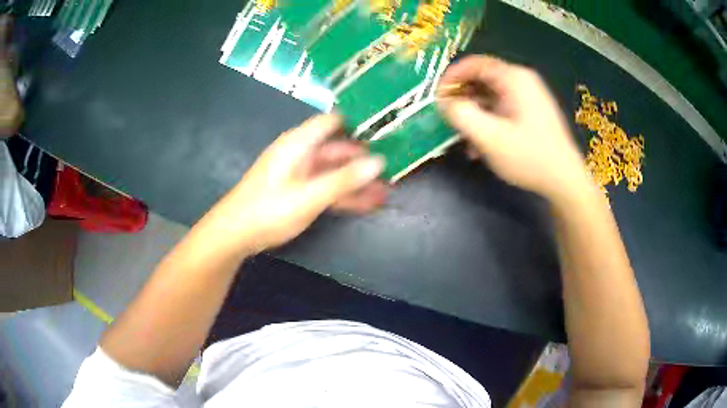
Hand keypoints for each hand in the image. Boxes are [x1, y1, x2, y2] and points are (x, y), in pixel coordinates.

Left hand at [206, 114, 386, 254]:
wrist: (236, 234)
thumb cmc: (268, 210)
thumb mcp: (309, 196)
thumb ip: (344, 180)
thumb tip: (379, 162)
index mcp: (299, 143)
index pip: (333, 121)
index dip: (358, 122)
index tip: (386, 129)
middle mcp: (301, 153)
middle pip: (338, 149)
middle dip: (364, 158)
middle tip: (394, 165)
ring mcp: (300, 173)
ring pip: (335, 171)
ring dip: (358, 180)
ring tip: (387, 189)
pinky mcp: (299, 191)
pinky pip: (327, 187)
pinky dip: (345, 194)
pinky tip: (368, 203)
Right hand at [438, 55, 589, 201]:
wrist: (565, 181)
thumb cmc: (530, 157)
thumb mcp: (490, 137)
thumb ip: (461, 115)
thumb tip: (443, 102)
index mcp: (514, 78)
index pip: (474, 63)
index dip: (451, 77)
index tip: (437, 97)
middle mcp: (522, 81)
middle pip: (482, 79)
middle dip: (462, 99)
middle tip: (449, 119)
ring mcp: (529, 97)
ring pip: (491, 97)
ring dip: (474, 114)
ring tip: (464, 139)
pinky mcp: (531, 112)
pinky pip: (502, 109)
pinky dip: (488, 122)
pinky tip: (482, 145)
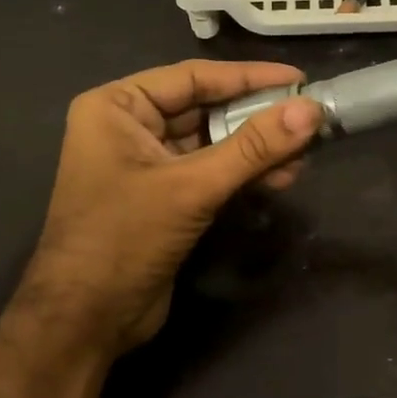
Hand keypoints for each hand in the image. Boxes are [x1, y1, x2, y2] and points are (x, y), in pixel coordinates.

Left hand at [24, 59, 321, 354]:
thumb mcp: (191, 187)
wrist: (85, 320)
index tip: (300, 80)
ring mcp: (147, 164)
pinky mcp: (164, 198)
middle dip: (257, 117)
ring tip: (305, 154)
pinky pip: (210, 172)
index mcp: (117, 107)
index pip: (193, 78)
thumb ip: (253, 148)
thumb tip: (311, 110)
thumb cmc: (124, 239)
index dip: (249, 77)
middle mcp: (129, 127)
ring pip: (212, 143)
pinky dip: (244, 174)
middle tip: (310, 119)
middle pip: (205, 109)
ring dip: (256, 149)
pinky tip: (281, 177)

EXERCISE BRIEF: Word for word, restate the lines above from the first through the one that contains "thumb tip: (443, 102)", and exclude all pictures.

RESULT OF THE TASK:
Hand keypoints for each hand in the image. Boxes are [x1, y1, x2, y2] and points are (x, y), in pixel coordinates.

Left hand at [206, 114, 386, 254]:
wrist: (236, 234)
thumb cmc: (268, 210)
thumb mcp: (309, 196)
thumb ip: (344, 180)
thumb tip: (379, 162)
index mcp: (299, 143)
index pip: (333, 121)
index dip: (358, 122)
index tip: (386, 129)
middle mcp: (301, 153)
middle pip: (338, 149)
middle dip: (364, 158)
middle tip: (394, 165)
ring mcp: (300, 173)
ring pip: (335, 171)
ring dip: (358, 180)
ring tip: (387, 189)
pinky mcp: (299, 191)
pinky pip: (327, 187)
pinky dip: (345, 194)
pinky tip: (368, 203)
Right hand at [438, 55, 589, 201]:
wrist: (565, 181)
thumb cmc: (530, 157)
thumb mcp: (490, 137)
thumb ip: (461, 115)
thumb tip: (443, 102)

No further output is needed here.